>> BEGIN

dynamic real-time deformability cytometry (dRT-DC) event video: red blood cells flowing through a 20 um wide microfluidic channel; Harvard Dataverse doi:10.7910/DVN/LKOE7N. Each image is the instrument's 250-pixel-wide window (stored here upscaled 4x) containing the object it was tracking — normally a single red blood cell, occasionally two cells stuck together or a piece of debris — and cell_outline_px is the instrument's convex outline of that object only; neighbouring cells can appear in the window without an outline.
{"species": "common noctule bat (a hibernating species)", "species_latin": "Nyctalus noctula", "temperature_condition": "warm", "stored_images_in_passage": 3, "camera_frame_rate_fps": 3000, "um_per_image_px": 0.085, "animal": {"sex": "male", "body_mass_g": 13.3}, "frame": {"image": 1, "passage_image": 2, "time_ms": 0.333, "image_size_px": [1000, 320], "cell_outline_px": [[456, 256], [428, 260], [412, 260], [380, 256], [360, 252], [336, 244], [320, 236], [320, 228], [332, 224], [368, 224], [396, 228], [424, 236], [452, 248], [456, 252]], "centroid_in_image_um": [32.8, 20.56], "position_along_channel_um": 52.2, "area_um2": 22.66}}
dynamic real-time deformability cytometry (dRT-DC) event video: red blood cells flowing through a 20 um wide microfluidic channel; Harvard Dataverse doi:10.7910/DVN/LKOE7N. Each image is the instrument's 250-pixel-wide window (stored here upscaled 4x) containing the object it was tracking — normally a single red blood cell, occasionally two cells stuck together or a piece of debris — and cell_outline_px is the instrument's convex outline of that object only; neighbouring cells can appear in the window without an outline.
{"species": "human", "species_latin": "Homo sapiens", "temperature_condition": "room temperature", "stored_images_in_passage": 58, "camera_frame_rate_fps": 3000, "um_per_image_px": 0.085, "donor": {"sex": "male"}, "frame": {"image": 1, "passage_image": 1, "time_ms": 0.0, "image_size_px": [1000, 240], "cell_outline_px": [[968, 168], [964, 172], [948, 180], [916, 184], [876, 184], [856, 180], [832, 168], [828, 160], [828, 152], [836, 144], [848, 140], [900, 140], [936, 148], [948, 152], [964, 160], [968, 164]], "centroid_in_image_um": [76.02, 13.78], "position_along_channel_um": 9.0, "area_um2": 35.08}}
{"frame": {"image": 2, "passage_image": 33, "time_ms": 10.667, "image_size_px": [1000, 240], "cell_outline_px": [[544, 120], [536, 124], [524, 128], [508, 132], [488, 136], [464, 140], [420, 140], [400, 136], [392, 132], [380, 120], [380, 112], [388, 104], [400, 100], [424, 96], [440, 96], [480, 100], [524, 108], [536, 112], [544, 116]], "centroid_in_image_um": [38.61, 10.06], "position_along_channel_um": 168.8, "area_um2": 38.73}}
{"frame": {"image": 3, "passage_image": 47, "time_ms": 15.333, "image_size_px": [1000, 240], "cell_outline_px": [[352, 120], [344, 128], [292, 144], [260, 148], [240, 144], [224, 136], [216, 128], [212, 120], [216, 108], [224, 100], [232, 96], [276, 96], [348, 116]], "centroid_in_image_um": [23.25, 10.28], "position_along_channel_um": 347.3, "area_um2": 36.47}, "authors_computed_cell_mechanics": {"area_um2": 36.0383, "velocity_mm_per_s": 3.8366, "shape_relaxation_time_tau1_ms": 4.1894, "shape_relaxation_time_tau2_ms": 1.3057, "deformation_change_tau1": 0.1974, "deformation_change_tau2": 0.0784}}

>> END

(WHAT TO PRODUCE) Without leaving anything out, give the entries again exactly.

(REPLY)
dynamic real-time deformability cytometry (dRT-DC) event video: red blood cells flowing through a 20 um wide microfluidic channel; Harvard Dataverse doi:10.7910/DVN/LKOE7N. Each image is the instrument's 250-pixel-wide window (stored here upscaled 4x) containing the object it was tracking — normally a single red blood cell, occasionally two cells stuck together or a piece of debris — and cell_outline_px is the instrument's convex outline of that object only; neighbouring cells can appear in the window without an outline.
{"species": "common noctule bat (a hibernating species)", "species_latin": "Nyctalus noctula", "temperature_condition": "warm", "stored_images_in_passage": 3, "camera_frame_rate_fps": 3000, "um_per_image_px": 0.085, "animal": {"sex": "male", "body_mass_g": 13.3}, "frame": {"image": 1, "passage_image": 2, "time_ms": 0.333, "image_size_px": [1000, 320], "cell_outline_px": [[456, 256], [428, 260], [412, 260], [380, 256], [360, 252], [336, 244], [320, 236], [320, 228], [332, 224], [368, 224], [396, 228], [424, 236], [452, 248], [456, 252]], "centroid_in_image_um": [32.8, 20.56], "position_along_channel_um": 52.2, "area_um2": 22.66}}
dynamic real-time deformability cytometry (dRT-DC) event video: red blood cells flowing through a 20 um wide microfluidic channel; Harvard Dataverse doi:10.7910/DVN/LKOE7N. Each image is the instrument's 250-pixel-wide window (stored here upscaled 4x) containing the object it was tracking — normally a single red blood cell, occasionally two cells stuck together or a piece of debris — and cell_outline_px is the instrument's convex outline of that object only; neighbouring cells can appear in the window without an outline.
{"species": "human", "species_latin": "Homo sapiens", "temperature_condition": "room temperature", "stored_images_in_passage": 58, "camera_frame_rate_fps": 3000, "um_per_image_px": 0.085, "donor": {"sex": "male"}, "frame": {"image": 1, "passage_image": 1, "time_ms": 0.0, "image_size_px": [1000, 240], "cell_outline_px": [[968, 168], [964, 172], [948, 180], [916, 184], [876, 184], [856, 180], [832, 168], [828, 160], [828, 152], [836, 144], [848, 140], [900, 140], [936, 148], [948, 152], [964, 160], [968, 164]], "centroid_in_image_um": [76.02, 13.78], "position_along_channel_um": 9.0, "area_um2": 35.08}}
{"frame": {"image": 2, "passage_image": 33, "time_ms": 10.667, "image_size_px": [1000, 240], "cell_outline_px": [[544, 120], [536, 124], [524, 128], [508, 132], [488, 136], [464, 140], [420, 140], [400, 136], [392, 132], [380, 120], [380, 112], [388, 104], [400, 100], [424, 96], [440, 96], [480, 100], [524, 108], [536, 112], [544, 116]], "centroid_in_image_um": [38.61, 10.06], "position_along_channel_um": 168.8, "area_um2": 38.73}}
{"frame": {"image": 3, "passage_image": 47, "time_ms": 15.333, "image_size_px": [1000, 240], "cell_outline_px": [[352, 120], [344, 128], [292, 144], [260, 148], [240, 144], [224, 136], [216, 128], [212, 120], [216, 108], [224, 100], [232, 96], [276, 96], [348, 116]], "centroid_in_image_um": [23.25, 10.28], "position_along_channel_um": 347.3, "area_um2": 36.47}, "authors_computed_cell_mechanics": {"area_um2": 36.0383, "velocity_mm_per_s": 3.8366, "shape_relaxation_time_tau1_ms": 4.1894, "shape_relaxation_time_tau2_ms": 1.3057, "deformation_change_tau1": 0.1974, "deformation_change_tau2": 0.0784}}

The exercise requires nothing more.